=== WORK ORDER ===
Repeat all entries word for word; skip images.

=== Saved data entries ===
──────────────────────────────
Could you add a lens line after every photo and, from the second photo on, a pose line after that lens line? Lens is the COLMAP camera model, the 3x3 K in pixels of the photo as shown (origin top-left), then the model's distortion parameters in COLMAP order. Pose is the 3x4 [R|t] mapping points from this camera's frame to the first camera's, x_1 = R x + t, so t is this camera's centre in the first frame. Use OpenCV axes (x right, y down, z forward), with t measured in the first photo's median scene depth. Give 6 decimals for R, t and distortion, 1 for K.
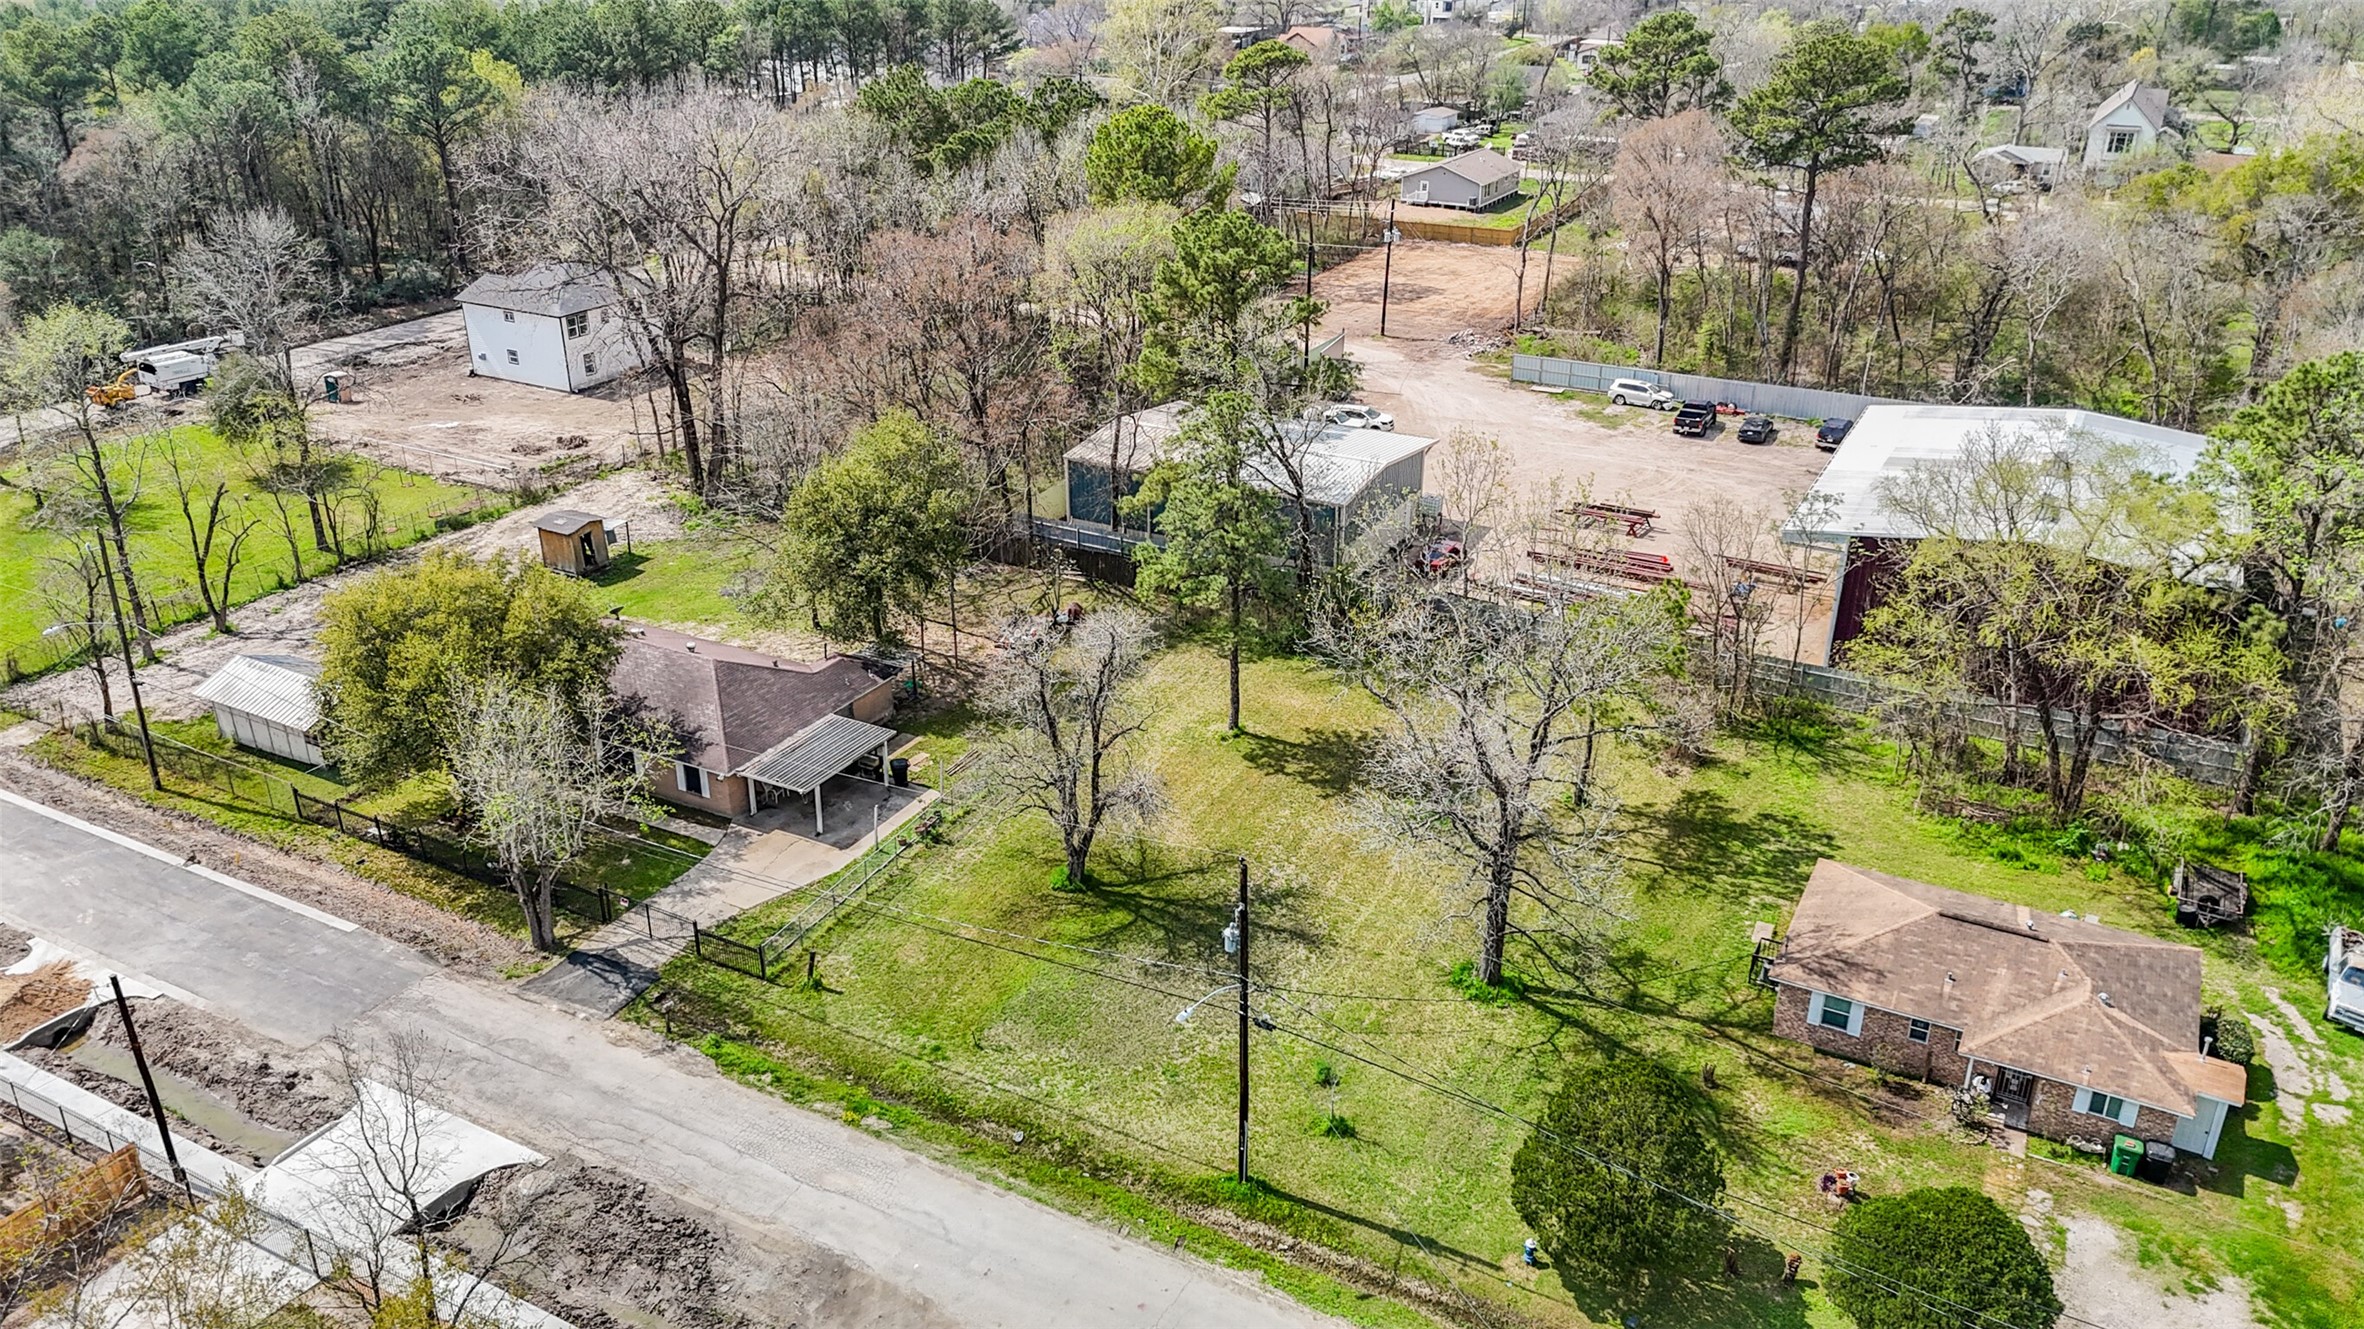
lens RADIAL K [[1719.0, 0, 1182.0], [0, 1719.0, 664.5], [0, 0, 1]] dist [0.073539, -0.052749]
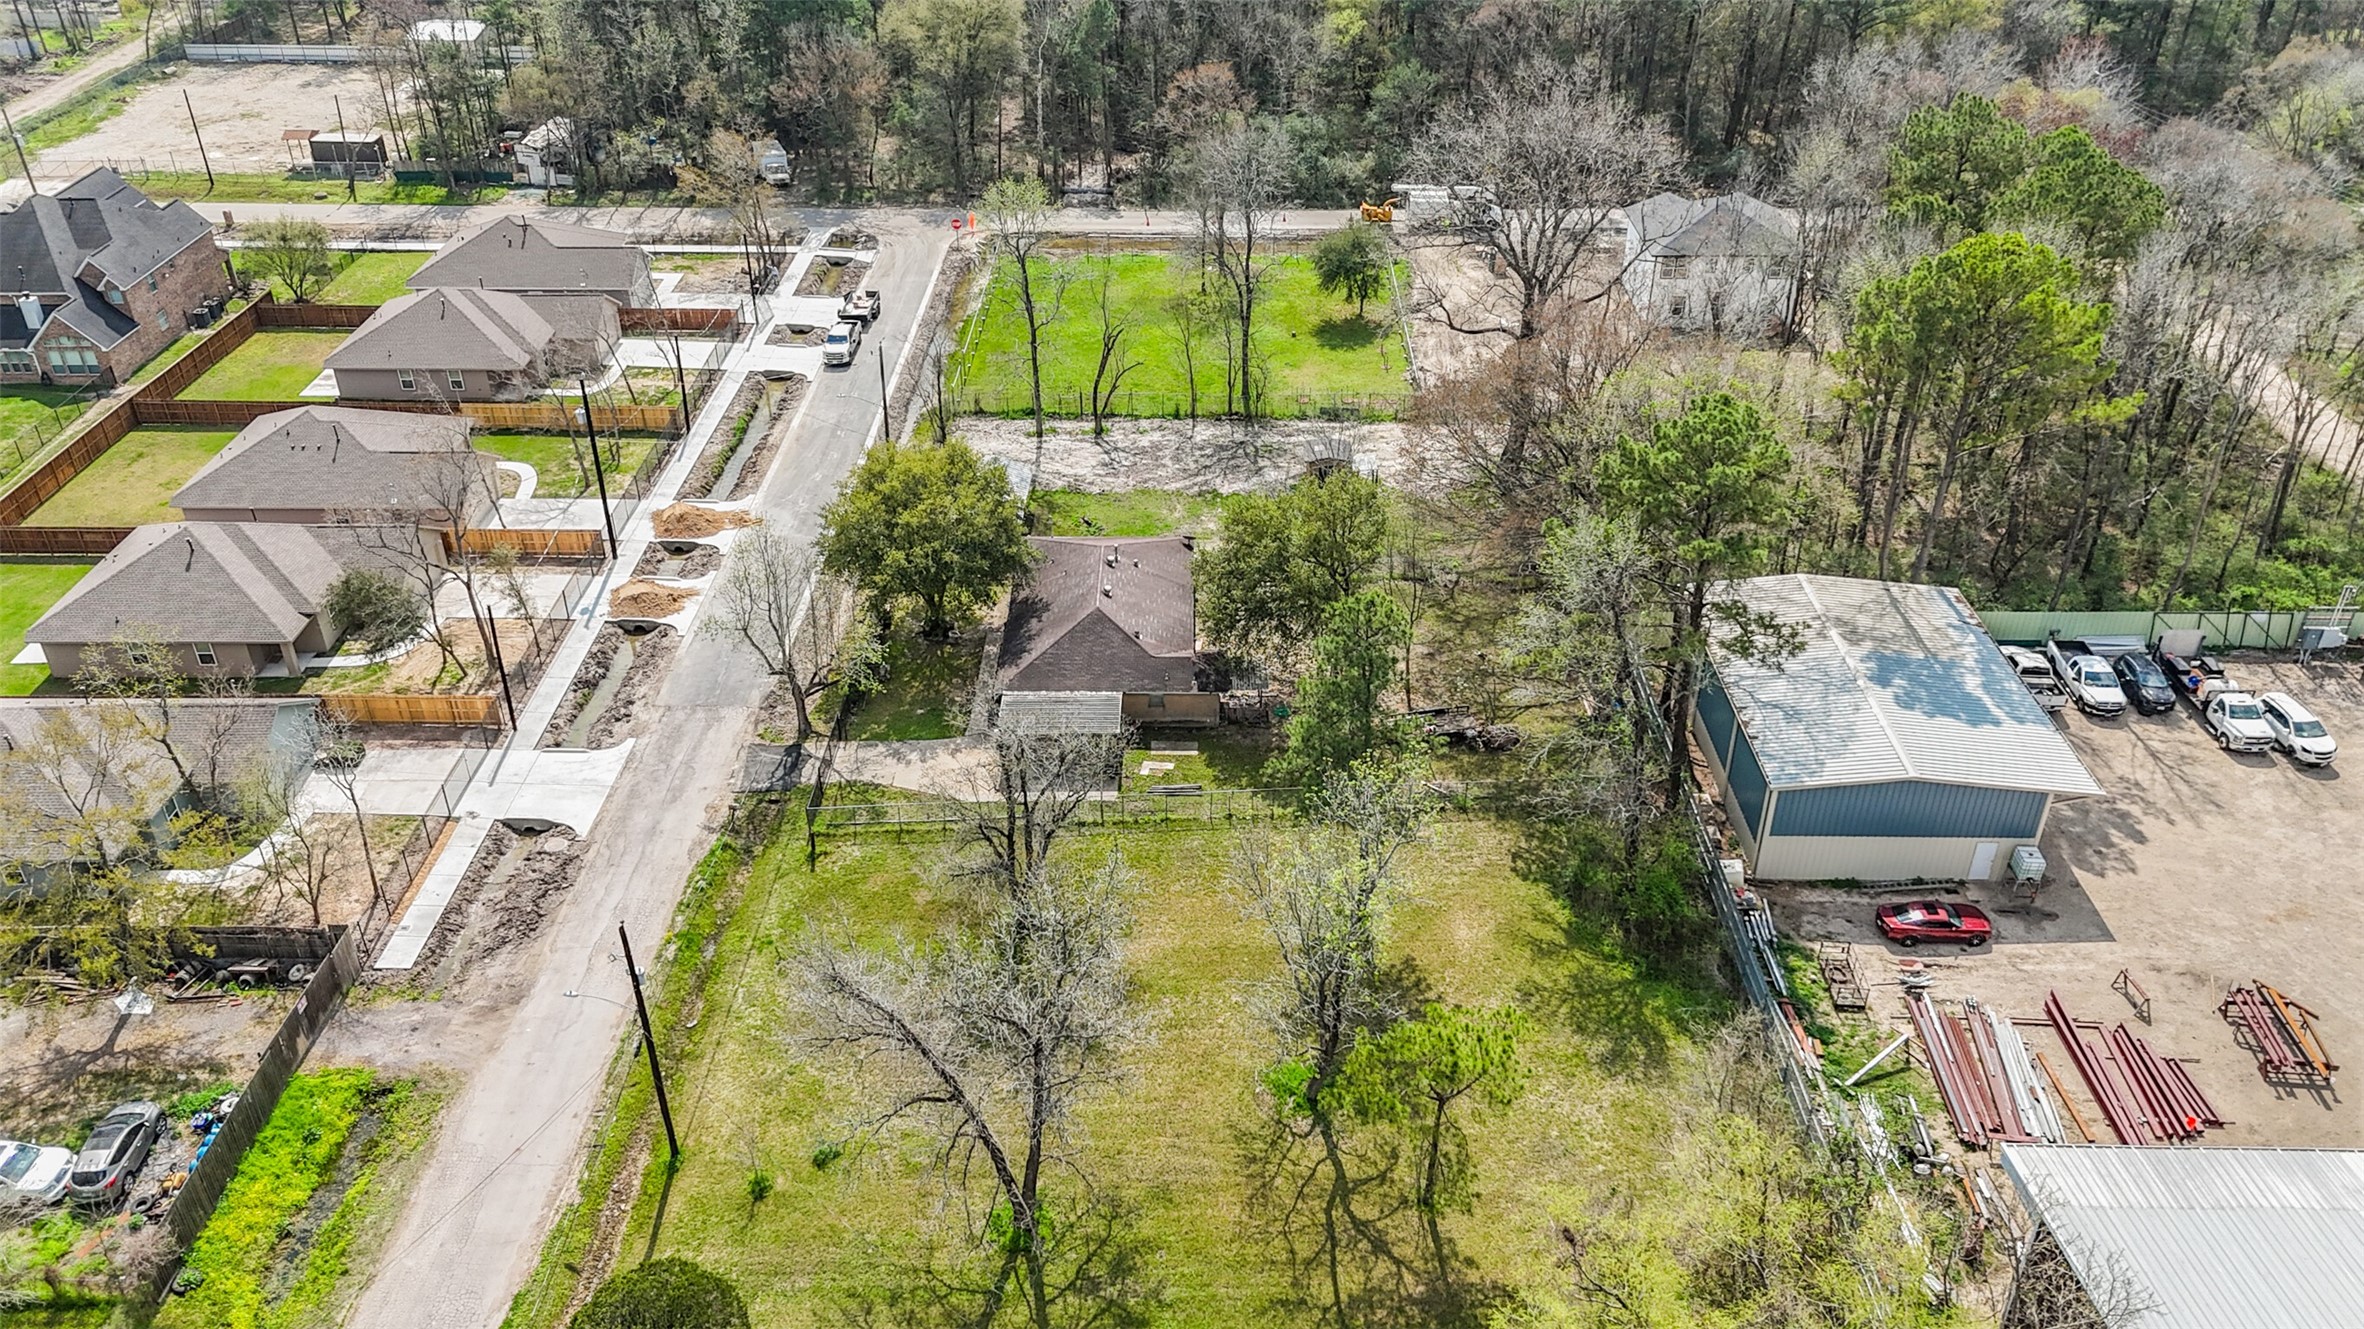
lens RADIAL K [[1719.0, 0, 1182.0], [0, 1719.0, 664.5], [0, 0, 1]] dist [0.073539, -0.052749]
pose [[0.465560, 0.468557, -0.750805, 0.657051], [-0.361379, 0.875051, 0.322011, -0.366567], [0.807873, 0.121409, 0.576715, 0.363392]]
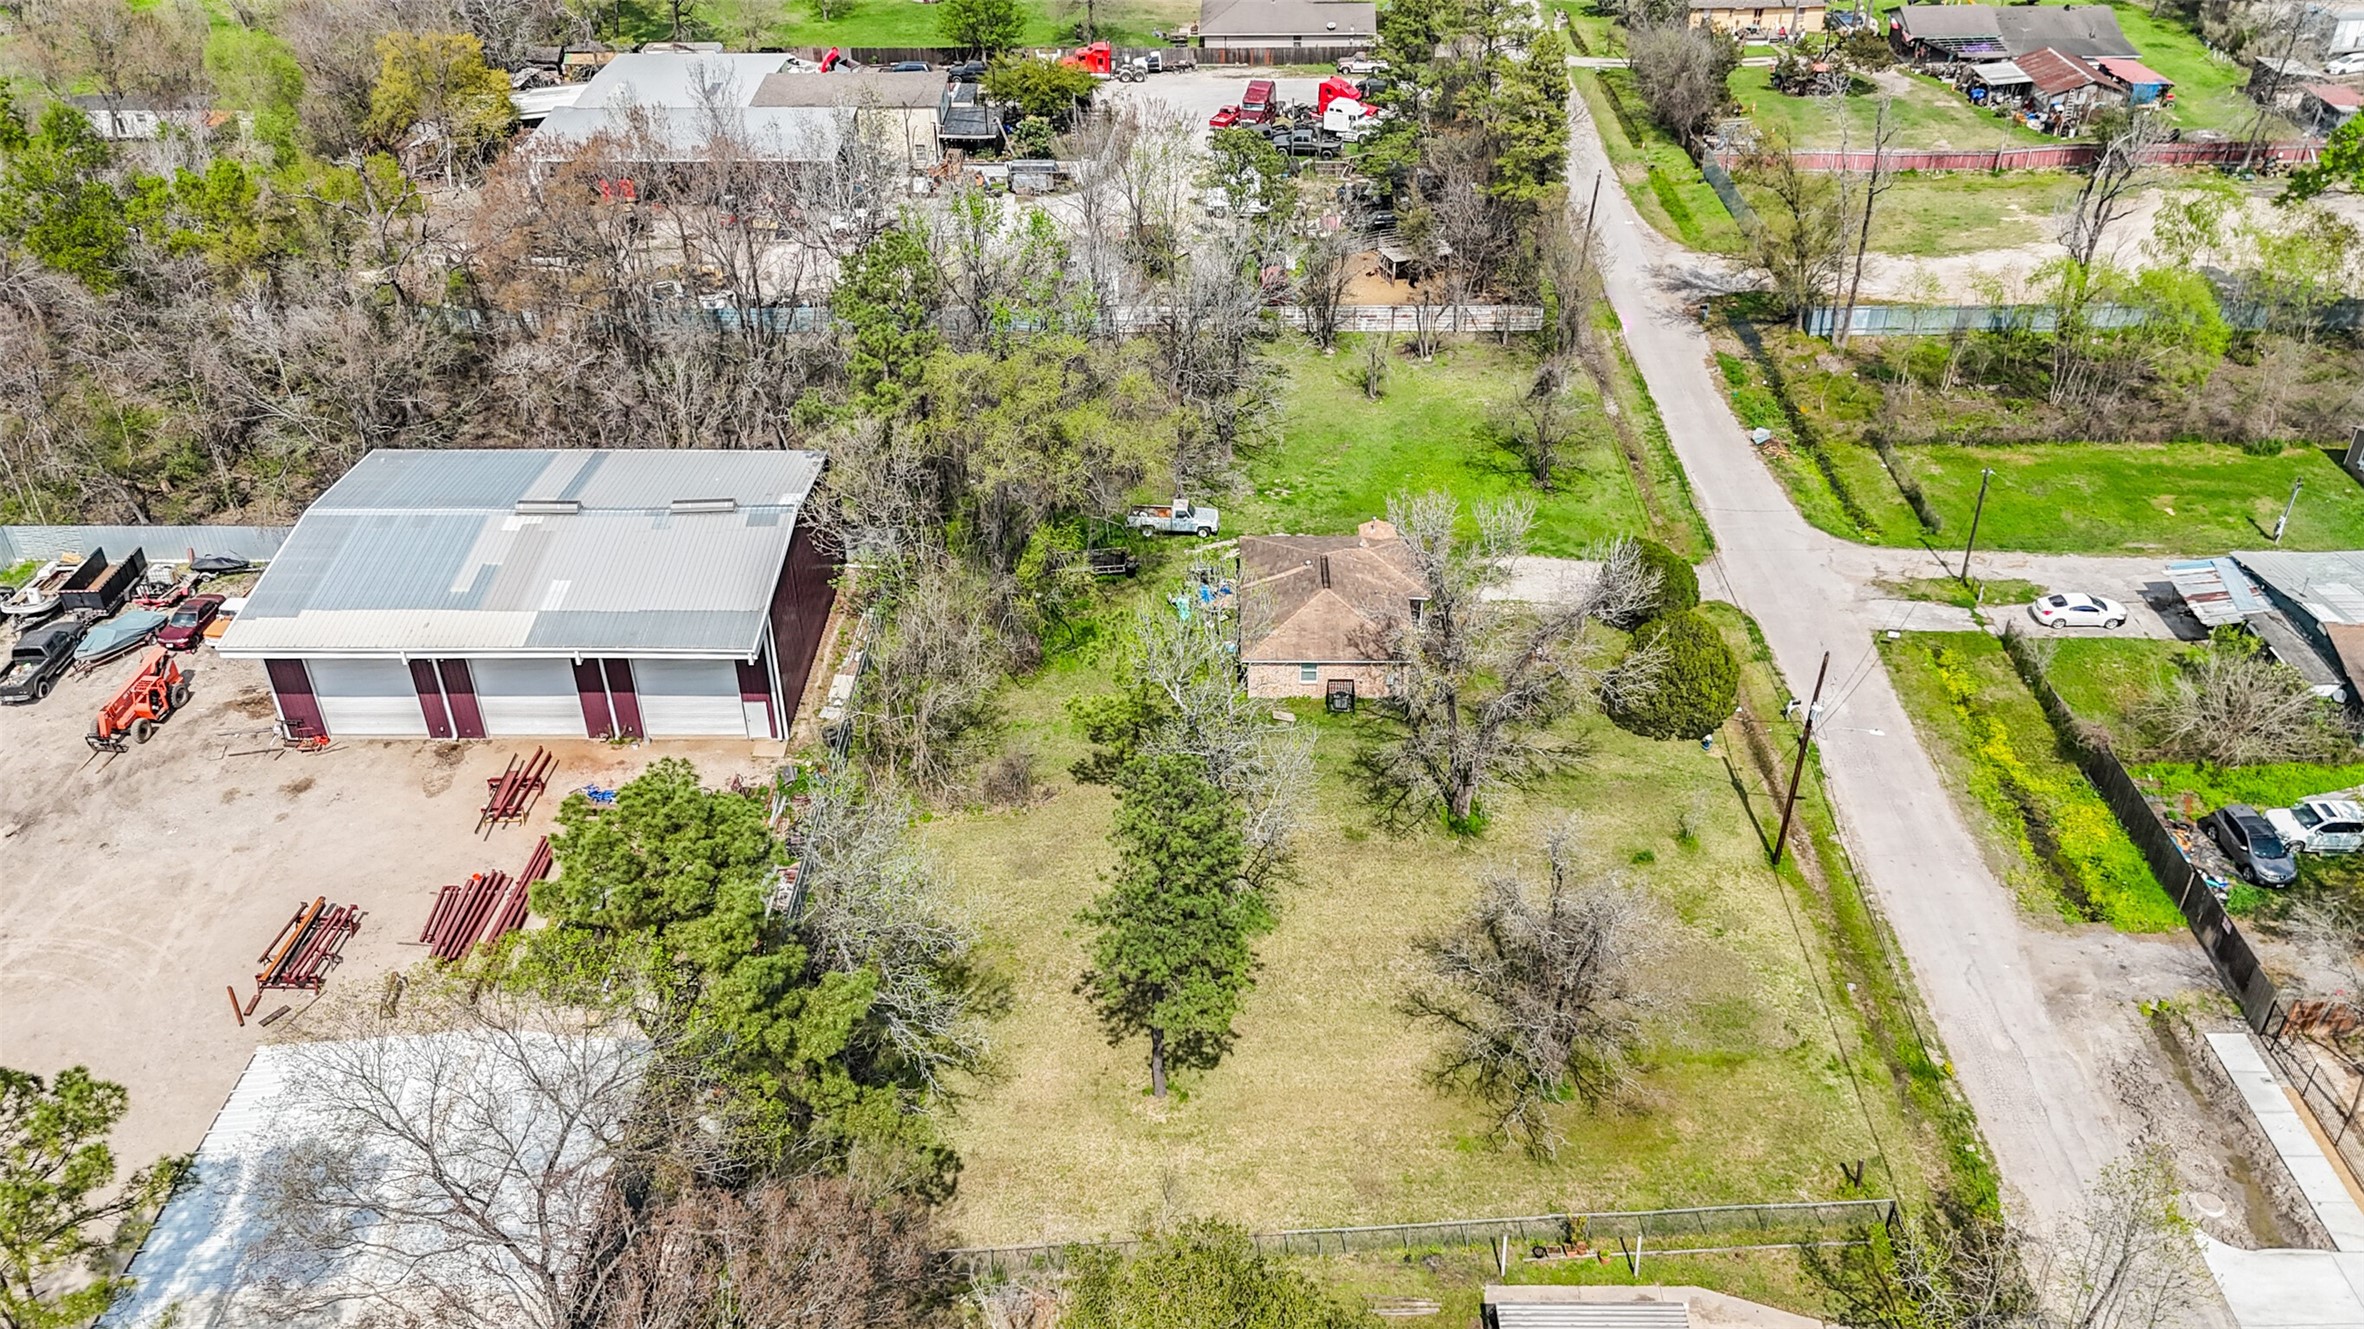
lens RADIAL K [[1809.6, 0, 1181.0], [0, 1809.6, 704.5], [0, 0, 1]] dist [0.069733, -0.048826]
pose [[-0.462630, -0.510791, 0.724614, -0.526218], [0.374487, 0.628250, 0.681954, -0.689202], [-0.803575, 0.586852, -0.099363, 1.000903]]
──────────────────────────────
=== ANSWER TO THE PROBLEM ===
Could you add a lens line after every photo and, from the second photo on, a pose line after that lens line? Lens is the COLMAP camera model, the 3x3 K in pixels of the photo as shown (origin top-left), then the model's distortion parameters in COLMAP order. Pose is the 3x4 [R|t] mapping points from this camera's frame to the first camera's, x_1 = R x + t, so t is this camera's centre in the first frame. Use OpenCV axes (x right, y down, z forward), with t measured in the first photo's median scene depth. Give 6 decimals for R, t and distortion, 1 for K.
lens RADIAL K [[1719.0, 0, 1182.0], [0, 1719.0, 664.5], [0, 0, 1]] dist [0.073539, -0.052749]
lens RADIAL K [[1719.0, 0, 1182.0], [0, 1719.0, 664.5], [0, 0, 1]] dist [0.073539, -0.052749]
pose [[0.465560, 0.468557, -0.750805, 0.657051], [-0.361379, 0.875051, 0.322011, -0.366567], [0.807873, 0.121409, 0.576715, 0.363392]]
lens RADIAL K [[1809.6, 0, 1181.0], [0, 1809.6, 704.5], [0, 0, 1]] dist [0.069733, -0.048826]
pose [[-0.462630, -0.510791, 0.724614, -0.526218], [0.374487, 0.628250, 0.681954, -0.689202], [-0.803575, 0.586852, -0.099363, 1.000903]]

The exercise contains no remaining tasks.